Data for this task Start Marker

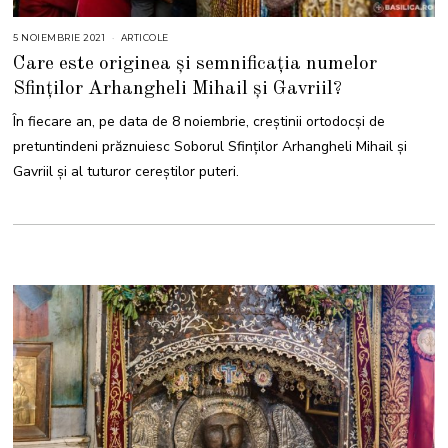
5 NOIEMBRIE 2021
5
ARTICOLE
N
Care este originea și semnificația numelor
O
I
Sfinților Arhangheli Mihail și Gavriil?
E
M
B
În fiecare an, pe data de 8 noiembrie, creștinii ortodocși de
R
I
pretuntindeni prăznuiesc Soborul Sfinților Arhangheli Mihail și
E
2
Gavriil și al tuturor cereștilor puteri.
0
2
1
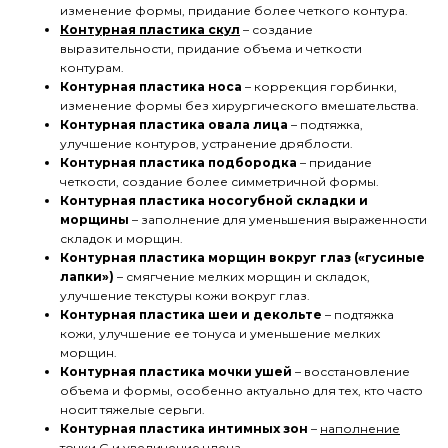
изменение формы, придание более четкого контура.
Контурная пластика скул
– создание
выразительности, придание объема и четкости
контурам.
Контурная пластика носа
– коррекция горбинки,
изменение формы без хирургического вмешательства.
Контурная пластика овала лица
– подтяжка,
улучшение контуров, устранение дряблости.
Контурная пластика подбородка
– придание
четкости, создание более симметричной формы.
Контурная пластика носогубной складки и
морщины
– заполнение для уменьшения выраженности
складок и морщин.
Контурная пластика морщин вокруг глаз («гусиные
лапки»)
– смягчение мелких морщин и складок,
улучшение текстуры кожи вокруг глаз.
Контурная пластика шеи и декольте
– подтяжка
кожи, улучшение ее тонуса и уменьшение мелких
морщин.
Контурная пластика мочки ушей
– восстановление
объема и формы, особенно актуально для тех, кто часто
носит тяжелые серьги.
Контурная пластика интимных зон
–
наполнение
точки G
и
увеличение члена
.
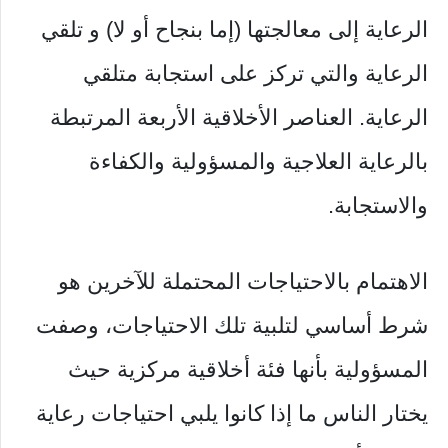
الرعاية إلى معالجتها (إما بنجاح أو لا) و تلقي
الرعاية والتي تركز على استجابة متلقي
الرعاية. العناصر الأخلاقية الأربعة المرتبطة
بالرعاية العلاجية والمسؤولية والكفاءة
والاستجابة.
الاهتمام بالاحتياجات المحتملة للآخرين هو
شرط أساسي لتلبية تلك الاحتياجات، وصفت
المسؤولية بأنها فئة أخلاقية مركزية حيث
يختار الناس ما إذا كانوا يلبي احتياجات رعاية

Data for this task End Marker
Data for this task Start Marker

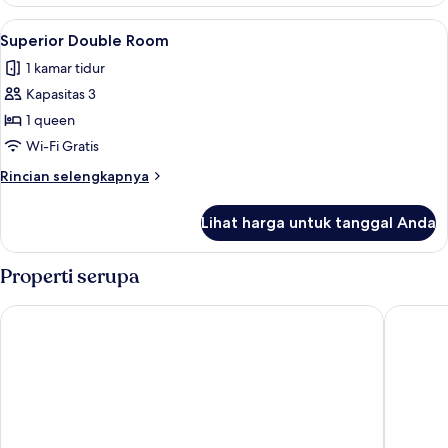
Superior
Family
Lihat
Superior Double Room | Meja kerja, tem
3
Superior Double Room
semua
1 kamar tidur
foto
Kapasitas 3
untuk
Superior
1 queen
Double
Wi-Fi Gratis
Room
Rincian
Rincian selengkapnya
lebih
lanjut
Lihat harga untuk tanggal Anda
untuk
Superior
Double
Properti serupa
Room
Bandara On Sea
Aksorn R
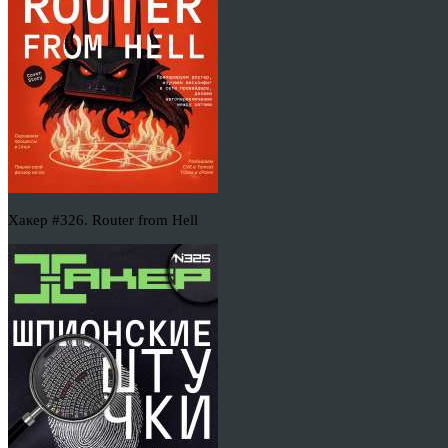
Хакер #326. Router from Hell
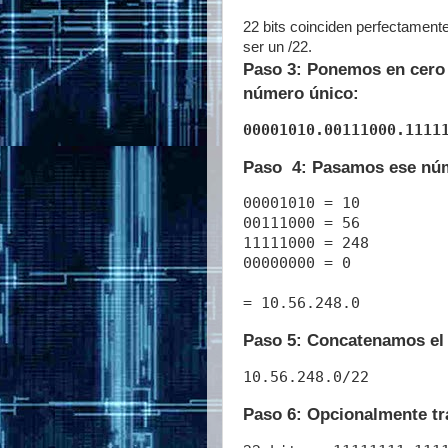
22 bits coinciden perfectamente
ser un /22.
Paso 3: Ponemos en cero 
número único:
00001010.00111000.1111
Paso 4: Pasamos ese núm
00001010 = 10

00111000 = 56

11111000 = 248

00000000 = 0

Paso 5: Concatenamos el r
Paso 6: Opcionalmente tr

Data for this task End Marker
Data for this task Start Marker

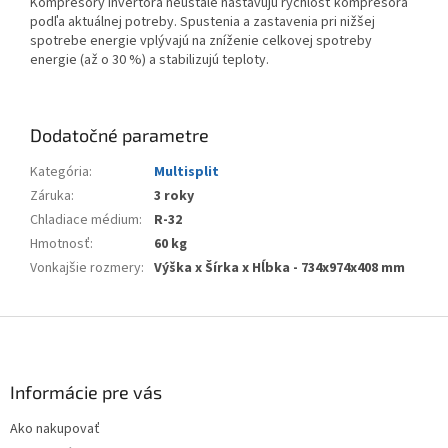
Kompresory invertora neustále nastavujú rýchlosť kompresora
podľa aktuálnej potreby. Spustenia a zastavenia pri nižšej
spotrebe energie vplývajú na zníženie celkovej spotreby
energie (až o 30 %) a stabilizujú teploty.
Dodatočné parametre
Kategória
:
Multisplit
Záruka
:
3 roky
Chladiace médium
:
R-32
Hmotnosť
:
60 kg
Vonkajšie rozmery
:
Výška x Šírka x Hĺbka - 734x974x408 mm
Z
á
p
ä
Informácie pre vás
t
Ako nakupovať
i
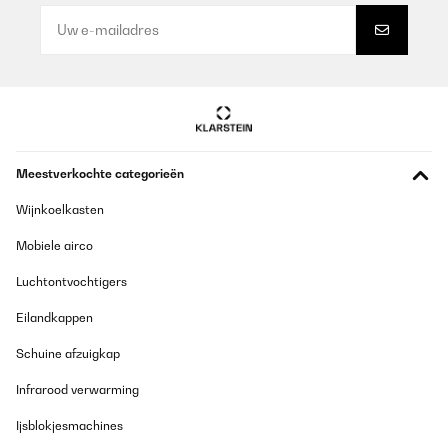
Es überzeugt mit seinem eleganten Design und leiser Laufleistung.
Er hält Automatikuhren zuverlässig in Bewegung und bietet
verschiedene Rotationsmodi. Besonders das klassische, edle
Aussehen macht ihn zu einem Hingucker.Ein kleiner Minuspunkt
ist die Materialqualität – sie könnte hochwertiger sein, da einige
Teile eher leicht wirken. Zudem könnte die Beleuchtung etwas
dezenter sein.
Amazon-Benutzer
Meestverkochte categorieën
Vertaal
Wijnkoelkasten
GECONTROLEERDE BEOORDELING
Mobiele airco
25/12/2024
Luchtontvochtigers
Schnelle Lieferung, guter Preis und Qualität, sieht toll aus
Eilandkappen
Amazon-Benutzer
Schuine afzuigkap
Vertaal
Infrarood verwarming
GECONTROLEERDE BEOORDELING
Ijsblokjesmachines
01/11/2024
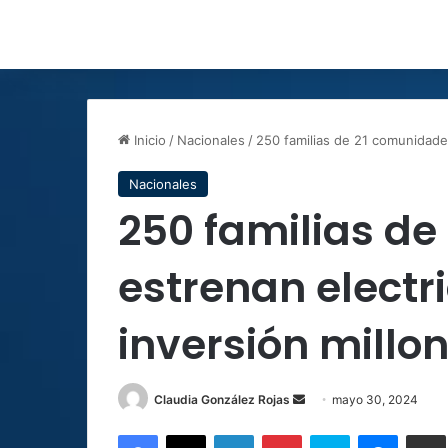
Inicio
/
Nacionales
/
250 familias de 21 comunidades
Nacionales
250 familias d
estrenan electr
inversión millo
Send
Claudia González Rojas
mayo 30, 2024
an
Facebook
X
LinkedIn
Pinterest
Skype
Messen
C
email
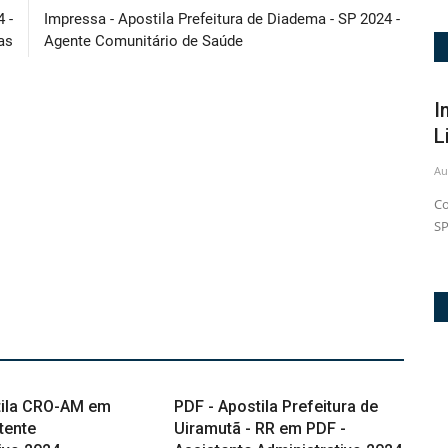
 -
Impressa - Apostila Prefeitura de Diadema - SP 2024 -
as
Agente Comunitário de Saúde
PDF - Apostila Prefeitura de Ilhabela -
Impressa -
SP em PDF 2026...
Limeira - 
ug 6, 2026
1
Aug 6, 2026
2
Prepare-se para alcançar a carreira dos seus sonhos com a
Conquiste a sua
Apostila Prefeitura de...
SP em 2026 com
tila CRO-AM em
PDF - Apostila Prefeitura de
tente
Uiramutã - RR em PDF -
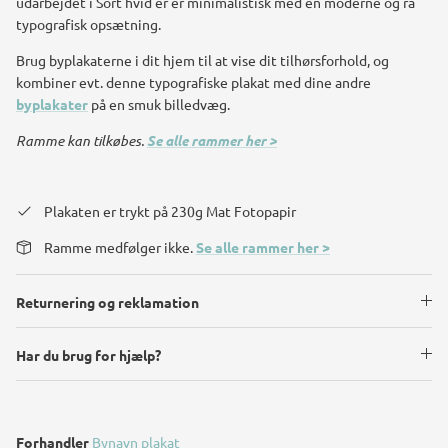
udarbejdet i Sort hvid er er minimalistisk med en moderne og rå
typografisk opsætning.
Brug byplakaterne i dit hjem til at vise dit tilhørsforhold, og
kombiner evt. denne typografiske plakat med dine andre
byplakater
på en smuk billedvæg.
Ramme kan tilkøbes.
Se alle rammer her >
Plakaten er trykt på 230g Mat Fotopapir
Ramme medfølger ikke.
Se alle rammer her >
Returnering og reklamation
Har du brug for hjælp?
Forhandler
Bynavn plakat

Data for this task End Marker

(Activity) Could you set down, word for word, only the lines above from the line with "Контурная пластика носа" to the line with "складок и морщин.", including both?

(Answer to this exercise)
Контурная пластика носа
– коррекция горбинки,
изменение формы без хирургического вмешательства.
Контурная пластика овала лица
– подтяжка,
улучшение контуров, устранение дряблости.
Контурная пластика подбородка
– придание
четкости, создание более симметричной формы.
Контурная пластика носогубной складки и
морщины
– заполнение для уменьшения выраженности
складок и морщин.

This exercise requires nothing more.